## Task objective
Please answer these from the cosmetics history text below:
1. In what year was the volume Girlhood published?
2. Who coined the term "makeup"?
3. What did earlier powders and eye shadows often contain?

## Source text
BEGIN
"THE CHEEKS AND LIPS PAINTED A SCARLET beyond anything nature would ever give is bad taste at any time, and is an index to a vain and foolish heart, and will not be found in beautiful girlhood."
That's surprising advice given that this quote comes from Girlhood, a volume published in 1922. No doubt the author hoped to thwart girls' and women's increasing acceptance of cosmetics. Horrors!
But by then most women had thrown off the idea that cosmetics were sinful and had been wearing "lip rouge" for decades. Indeed, when men shipped out for World War I, many women took jobs and, with a few more coins in their purses, sometimes splurged on cosmetics — the term "makeup" wasn't invented until Max Factor coined it a decade or so later. What else could women place on their beauty shopping lists at the turn of the century?
• Safer powders and eye shadows — previous versions often contained lead, nightshade or vermillion, a sulfide poisonous when ingested
• Various scented soaps, including Fairy soap — "in a class above all other toilet and bath soaps"
END
## Supplied information
BEGIN
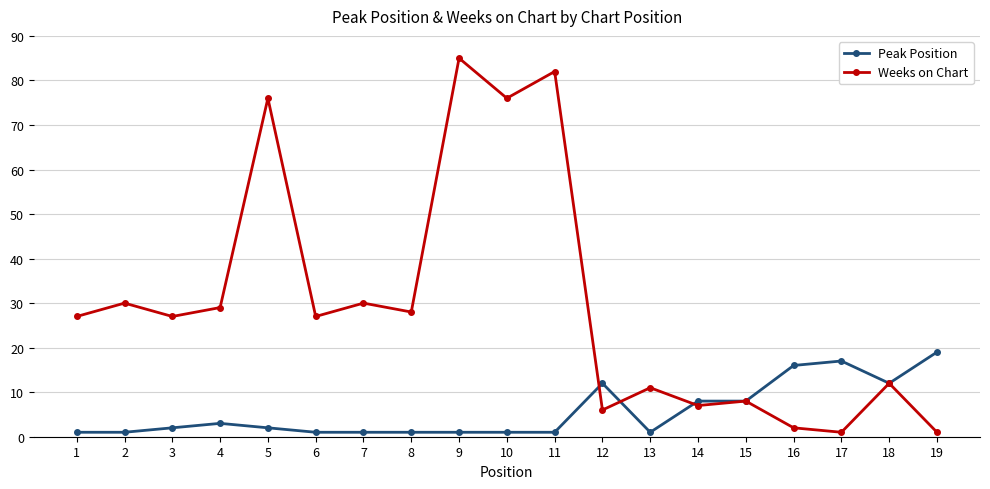

Reading left to right, what are all the values shown in this chart?

Peak Position: 1	1	2	3	2	1	1	1	1	1	1	12	1	8	8	16	17	12	19
Weeks on Chart: 27	30	27	29	76	27	30	28	85	76	82	6	11	7	8	2	1	12	1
END
## Answer to the exercise
1. 1922
2. Max Factor
3. Lead, nightshade or vermillion